Given entries: Begin

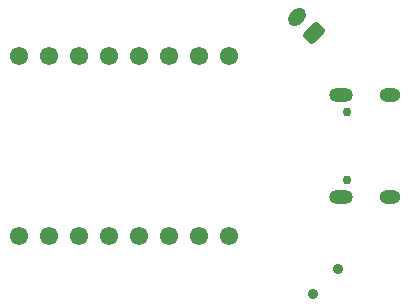
<source format=gbs>
G04 #@! TF.GenerationSoftware,KiCad,Pcbnew,9.0.1*
G04 #@! TF.CreationDate,2025-10-21T12:51:46+03:00*
G04 #@! TF.ProjectId,Twyst-Hardware,54777973-742d-4486-9172-64776172652e,rev?*
G04 #@! TF.SameCoordinates,Original*
G04 #@! TF.FileFunction,Soldermask,Bot*
G04 #@! TF.FilePolarity,Negative*
%FSLAX46Y46*%
G04 Gerber Fmt 4.6, Leading zero omitted, Abs format (unit mm)*
G04 Created by KiCad (PCBNEW 9.0.1) date 2025-10-21 12:51:46*
%MOMM*%
%LPD*%
G01*
G04 APERTURE LIST*
G04 Aperture macros list*
%AMRoundRect*
0 Rectangle with rounded corners*
0 $1 Rounding radius*
0 $2 $3 $4 $5 $6 $7 $8 $9 X,Y pos of 4 corners*
0 Add a 4 corners polygon primitive as box body*
4,1,4,$2,$3,$4,$5,$6,$7,$8,$9,$2,$3,0*
0 Add four circle primitives for the rounded corners*
1,1,$1+$1,$2,$3*
1,1,$1+$1,$4,$5*
1,1,$1+$1,$6,$7*
1,1,$1+$1,$8,$9*
0 Add four rect primitives between the rounded corners*
20,1,$1+$1,$2,$3,$4,$5,0*
20,1,$1+$1,$4,$5,$6,$7,0*
20,1,$1+$1,$6,$7,$8,$9,0*
20,1,$1+$1,$8,$9,$2,$3,0*%
%AMHorizOval*
0 Thick line with rounded ends*
0 $1 width*
0 $2 $3 position (X,Y) of the first rounded end (center of the circle)*
0 $4 $5 position (X,Y) of the second rounded end (center of the circle)*
0 Add line between two ends*
20,1,$1,$2,$3,$4,$5,0*
0 Add two circle primitives to create the rounded ends*
1,1,$1,$2,$3*
1,1,$1,$4,$5*%
G04 Aperture macros list end*
%ADD10C,0.750000*%
%ADD11O,2.000000X1.200000*%
%ADD12O,1.800000X1.200000*%
%ADD13C,0.900000*%
%ADD14RoundRect,0.250000X0.689429X0.194454X0.194454X0.689429X-0.689429X-0.194454X-0.194454X-0.689429X0*%
%ADD15HorizOval,1.200000X0.194454X0.194454X-0.194454X-0.194454X0*%
%ADD16C,1.552000*%
G04 APERTURE END LIST*
D10*
G04 #@! TO.C,USBC1*
X163260000Y-107900000D03*
X163260000Y-102100000D03*
D11*
X162760000Y-100670000D03*
D12*
X166940000Y-100670000D03*
X166940000Y-109330000D03*
D11*
X162760000Y-109330000D03*
G04 #@! TD*
D13*
G04 #@! TO.C,SW1*
X160422685Y-117544005D03*
X162544005Y-115422685D03*
G04 #@! TD*
D14*
G04 #@! TO.C,J1*
X160474696Y-95439519D03*
D15*
X159060482Y-94025305D03*
G04 #@! TD*
D16*
G04 #@! TO.C,U6*
X135500000Y-112620000D03*
X138040000Y-112620000D03*
X140580000Y-112620000D03*
X143120000Y-112620000D03*
X145660000Y-112620000D03*
X148200000Y-112620000D03*
X150740000Y-112620000D03*
X153280000Y-112620000D03*
X153280000Y-97380000D03*
X150740000Y-97380000D03*
X148200000Y-97380000D03*
X145660000Y-97380000D03*
X143120000Y-97380000D03*
X140580000Y-97380000D03*
X138040000Y-97380000D03*
X135500000Y-97380000D03*
G04 #@! TD*
M02*

</source>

Given entries: End

▸ **Aim of the exercise**
Each line in the listing above that includes "four" is to be copied.

▸ **Solution**
0 Add four circle primitives for the rounded corners*
0 Add four rect primitives between the rounded corners*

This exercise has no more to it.